The lawsuits were filed on behalf of Marvel Entertainment (which Disney owns) in retaliation to copyright expiration notices issued earlier this year, requesting that Marvel’s characters’ rights be returned to the authors who created them. (After a set number of years, writers or their successors may reclaim rights from publishers under US copyright law.) These warnings, if effective, would allow Marvel to retain the use of the characters while also requiring the company to split ownership and revenues with the creators’ heirs.

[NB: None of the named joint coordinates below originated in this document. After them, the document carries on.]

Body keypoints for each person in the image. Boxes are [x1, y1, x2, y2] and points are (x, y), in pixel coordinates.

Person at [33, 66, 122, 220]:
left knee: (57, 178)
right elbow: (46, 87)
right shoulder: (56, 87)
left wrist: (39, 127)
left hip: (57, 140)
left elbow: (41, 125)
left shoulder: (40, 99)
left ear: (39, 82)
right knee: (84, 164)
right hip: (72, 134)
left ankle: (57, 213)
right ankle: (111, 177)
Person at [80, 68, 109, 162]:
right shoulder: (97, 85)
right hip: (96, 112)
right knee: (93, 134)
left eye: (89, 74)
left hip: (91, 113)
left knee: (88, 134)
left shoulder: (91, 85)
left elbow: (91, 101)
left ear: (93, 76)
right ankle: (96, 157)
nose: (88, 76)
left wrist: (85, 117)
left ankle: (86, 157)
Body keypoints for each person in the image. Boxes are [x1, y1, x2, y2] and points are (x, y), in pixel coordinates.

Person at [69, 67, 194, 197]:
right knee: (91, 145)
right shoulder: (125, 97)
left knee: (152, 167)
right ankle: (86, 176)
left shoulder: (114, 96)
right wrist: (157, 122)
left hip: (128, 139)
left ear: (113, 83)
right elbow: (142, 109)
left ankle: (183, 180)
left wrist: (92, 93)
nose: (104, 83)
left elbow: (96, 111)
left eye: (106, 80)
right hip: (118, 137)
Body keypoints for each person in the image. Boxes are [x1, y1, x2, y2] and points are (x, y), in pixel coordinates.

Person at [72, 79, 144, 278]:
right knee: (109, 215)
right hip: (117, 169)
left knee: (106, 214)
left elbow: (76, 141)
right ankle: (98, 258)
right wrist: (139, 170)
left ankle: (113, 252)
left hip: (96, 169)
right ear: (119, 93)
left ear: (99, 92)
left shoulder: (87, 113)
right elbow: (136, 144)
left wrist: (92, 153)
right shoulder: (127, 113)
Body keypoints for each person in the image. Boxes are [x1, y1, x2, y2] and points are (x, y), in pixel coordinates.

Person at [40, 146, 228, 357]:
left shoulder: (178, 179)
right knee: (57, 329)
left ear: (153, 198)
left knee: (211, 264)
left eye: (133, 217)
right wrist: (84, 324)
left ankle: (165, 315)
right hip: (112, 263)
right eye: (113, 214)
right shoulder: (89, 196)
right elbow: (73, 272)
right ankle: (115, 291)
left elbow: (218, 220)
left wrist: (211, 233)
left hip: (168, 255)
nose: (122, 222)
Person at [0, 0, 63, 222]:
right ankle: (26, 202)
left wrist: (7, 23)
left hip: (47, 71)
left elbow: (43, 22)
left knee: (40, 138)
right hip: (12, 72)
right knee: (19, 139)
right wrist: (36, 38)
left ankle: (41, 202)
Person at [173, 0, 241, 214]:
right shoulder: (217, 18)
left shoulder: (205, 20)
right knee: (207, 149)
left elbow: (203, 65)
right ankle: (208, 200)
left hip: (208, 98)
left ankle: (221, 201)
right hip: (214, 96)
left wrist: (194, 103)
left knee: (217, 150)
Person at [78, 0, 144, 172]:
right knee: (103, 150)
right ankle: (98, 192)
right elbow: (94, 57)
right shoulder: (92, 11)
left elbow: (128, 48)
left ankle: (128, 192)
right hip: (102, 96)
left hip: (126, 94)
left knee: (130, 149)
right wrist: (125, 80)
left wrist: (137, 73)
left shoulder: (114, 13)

The estates of Marvel Comics stalwarts Steve Ditko (co-creator of Spider-Man and Doctor Strange), Don Heck (co-creator of Iron Man, Black Widow, and Hawkeye), Don Rico (co-creator of Black Widow), Gene Colan (co-creator of Falcon, Captain Marvel, and Blade), and Larry Lieber (co-creator of Iron Man, Thor, and Ant-Man and the younger brother of Stan Lee) are among those seeking termination. Marc Toberoff, an intellectual property lawyer who previously defended the heirs of Marvel comic book artist Jack Kirby and Superman founders Jerry Siegel and Joe Schuster in similar challenges, is representing them all.
As per Disney’s cases, which were submitted by L.A. attorney Daniel M. Petrocelli and acquired by EW, the figures in controversy were developed as “work made for hire, to which the Copyright Act’s termination provisions do not apply.”Marvel assigned Steve Ditko stories to illustrate, had the right to exercise creative control over his contributions, and paid him a per-page rate for his contributions,” reads the complaint against Ditko’s estate, in language echoed in the other lawsuits. “As a result, any contributions Steve Ditko made were at Marvel’s instance and expense.”